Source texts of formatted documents
━━━━━━━━━━
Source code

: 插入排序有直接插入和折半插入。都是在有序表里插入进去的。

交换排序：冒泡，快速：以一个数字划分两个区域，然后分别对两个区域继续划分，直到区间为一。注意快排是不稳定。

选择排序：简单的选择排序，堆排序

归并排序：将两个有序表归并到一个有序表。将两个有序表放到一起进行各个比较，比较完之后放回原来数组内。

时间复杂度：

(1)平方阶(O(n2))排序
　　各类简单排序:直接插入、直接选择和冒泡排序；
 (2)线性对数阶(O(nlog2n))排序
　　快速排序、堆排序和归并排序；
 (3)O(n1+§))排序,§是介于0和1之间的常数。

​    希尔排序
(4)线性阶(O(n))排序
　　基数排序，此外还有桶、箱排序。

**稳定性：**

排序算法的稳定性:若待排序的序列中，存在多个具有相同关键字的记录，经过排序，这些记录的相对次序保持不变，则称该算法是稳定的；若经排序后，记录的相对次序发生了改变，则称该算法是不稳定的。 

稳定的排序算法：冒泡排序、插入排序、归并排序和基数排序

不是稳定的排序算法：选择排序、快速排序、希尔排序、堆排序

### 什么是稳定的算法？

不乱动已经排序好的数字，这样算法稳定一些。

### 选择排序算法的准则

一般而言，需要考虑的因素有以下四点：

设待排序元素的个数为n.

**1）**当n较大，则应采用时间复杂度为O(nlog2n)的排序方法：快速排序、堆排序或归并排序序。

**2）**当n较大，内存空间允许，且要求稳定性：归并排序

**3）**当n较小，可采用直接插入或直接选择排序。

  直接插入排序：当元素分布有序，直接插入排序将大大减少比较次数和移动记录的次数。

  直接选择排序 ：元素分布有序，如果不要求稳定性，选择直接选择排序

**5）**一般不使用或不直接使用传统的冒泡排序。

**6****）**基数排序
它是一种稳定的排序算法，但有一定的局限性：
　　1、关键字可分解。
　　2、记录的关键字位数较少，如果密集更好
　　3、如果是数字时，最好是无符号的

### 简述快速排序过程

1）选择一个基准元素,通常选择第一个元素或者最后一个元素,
━━━━━━━━━━
### TASK DETAILS
Copy the lines of the data above exactly as written, beginning with the line containing "(4)线性阶(O(n))排序" and ending with the line containing "3、如果是数字时，最好是无符号的", and leave out all other lines.

### TASK RESULT
(4)线性阶(O(n))排序
　　基数排序，此外还有桶、箱排序。

**稳定性：**

排序算法的稳定性:若待排序的序列中，存在多个具有相同关键字的记录，经过排序，这些记录的相对次序保持不变，则称该算法是稳定的；若经排序后，记录的相对次序发生了改变，则称该算法是不稳定的。 

稳定的排序算法：冒泡排序、插入排序、归并排序和基数排序

不是稳定的排序算法：选择排序、快速排序、希尔排序、堆排序

### 什么是稳定的算法？

不乱动已经排序好的数字，这样算法稳定一些。

### 选择排序算法的准则

一般而言，需要考虑的因素有以下四点：

设待排序元素的个数为n.

**1）**当n较大，则应采用时间复杂度为O(nlog2n)的排序方法：快速排序、堆排序或归并排序序。

**2）**当n较大，内存空间允许，且要求稳定性：归并排序

**3）**当n较小，可采用直接插入或直接选择排序。

  直接插入排序：当元素分布有序，直接插入排序将大大减少比较次数和移动记录的次数。

  直接选择排序 ：元素分布有序，如果不要求稳定性，选择直接选择排序

**5）**一般不使用或不直接使用传统的冒泡排序。

**6****）**基数排序
它是一种稳定的排序算法，但有一定的局限性：
　　1、关键字可分解。
　　2、记录的关键字位数较少，如果密集更好
　　3、如果是数字时，最好是无符号的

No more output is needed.